* _Gekozen fragment_
Direct naar content gaan

Gerelateerde content

Samenvatting

De ontvanger heeft ieder van de twee bestuurders van een gefailleerde BV onder meer aansprakelijk gesteld voor niet betaalde OB. Deze OB is verschuldigd geworden door toepassing van artikel 37 van de Wet op de omzetbelasting (Wet OB) omdat de BV ter zake van de belastingvrije levering van een perceel grond in het kader van de overdracht van een project toch OB in rekening heeft gebracht.
Het Hof heeft geoordeeld dat de op grond van artikel 37 Wet OB nageheven belasting geen belasting is die de BV is verschuldigd als ondernemer, als bedoeld in artikel 36, lid 7, van de Invorderingswet, zodat de betreffende bestuurder daarvoor niet aansprakelijk is. Artikel 37 Wet OB heeft volgens het Hof meer het karakter van aansprakelijkstelling en valt daarom niet onder de bestuurdersaansprakelijkheid.

* _Opdracht_
Schrijf de tekst over bestuurdersaansprakelijkheid hierboven volledig en woord voor woord over. Ga alleen uit van de tekst over bestuurdersaansprakelijkheid.

Gegevensfragmenten
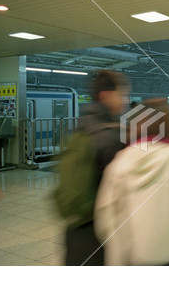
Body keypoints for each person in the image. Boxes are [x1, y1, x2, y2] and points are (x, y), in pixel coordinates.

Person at [94, 98, 169, 266]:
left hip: (130, 259)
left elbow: (105, 214)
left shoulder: (120, 161)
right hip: (168, 258)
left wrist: (118, 249)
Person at [59, 70, 129, 266]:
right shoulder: (111, 136)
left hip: (74, 228)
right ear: (105, 95)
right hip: (100, 234)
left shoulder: (80, 128)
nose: (124, 100)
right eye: (121, 94)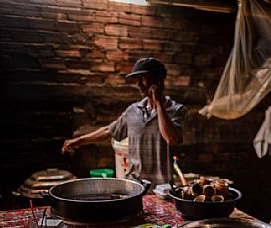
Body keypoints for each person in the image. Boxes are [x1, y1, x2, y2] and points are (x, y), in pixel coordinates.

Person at [62, 57, 187, 185]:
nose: (138, 84)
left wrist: (159, 103)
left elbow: (171, 138)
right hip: (135, 184)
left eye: (143, 78)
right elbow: (108, 130)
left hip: (162, 186)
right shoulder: (133, 111)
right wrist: (78, 141)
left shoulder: (176, 110)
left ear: (158, 80)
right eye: (137, 80)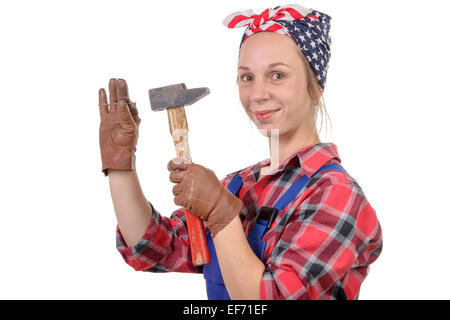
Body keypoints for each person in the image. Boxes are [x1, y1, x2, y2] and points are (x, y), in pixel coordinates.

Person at [98, 4, 383, 300]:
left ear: (316, 86)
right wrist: (120, 166)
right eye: (247, 77)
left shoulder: (336, 195)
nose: (258, 94)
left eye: (277, 76)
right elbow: (156, 248)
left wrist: (222, 214)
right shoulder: (240, 185)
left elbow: (269, 298)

* _Antwoord_
Direct naar content gaan

Gerelateerde content

Samenvatting

De ontvanger heeft ieder van de twee bestuurders van een gefailleerde BV onder meer aansprakelijk gesteld voor niet betaalde OB. Deze OB is verschuldigd geworden door toepassing van artikel 37 van de Wet op de omzetbelasting (Wet OB) omdat de BV ter zake van de belastingvrije levering van een perceel grond in het kader van de overdracht van een project toch OB in rekening heeft gebracht.
Het Hof heeft geoordeeld dat de op grond van artikel 37 Wet OB nageheven belasting geen belasting is die de BV is verschuldigd als ondernemer, als bedoeld in artikel 36, lid 7, van de Invorderingswet, zodat de betreffende bestuurder daarvoor niet aansprakelijk is. Artikel 37 Wet OB heeft volgens het Hof meer het karakter van aansprakelijkstelling en valt daarom niet onder de bestuurdersaansprakelijkheid.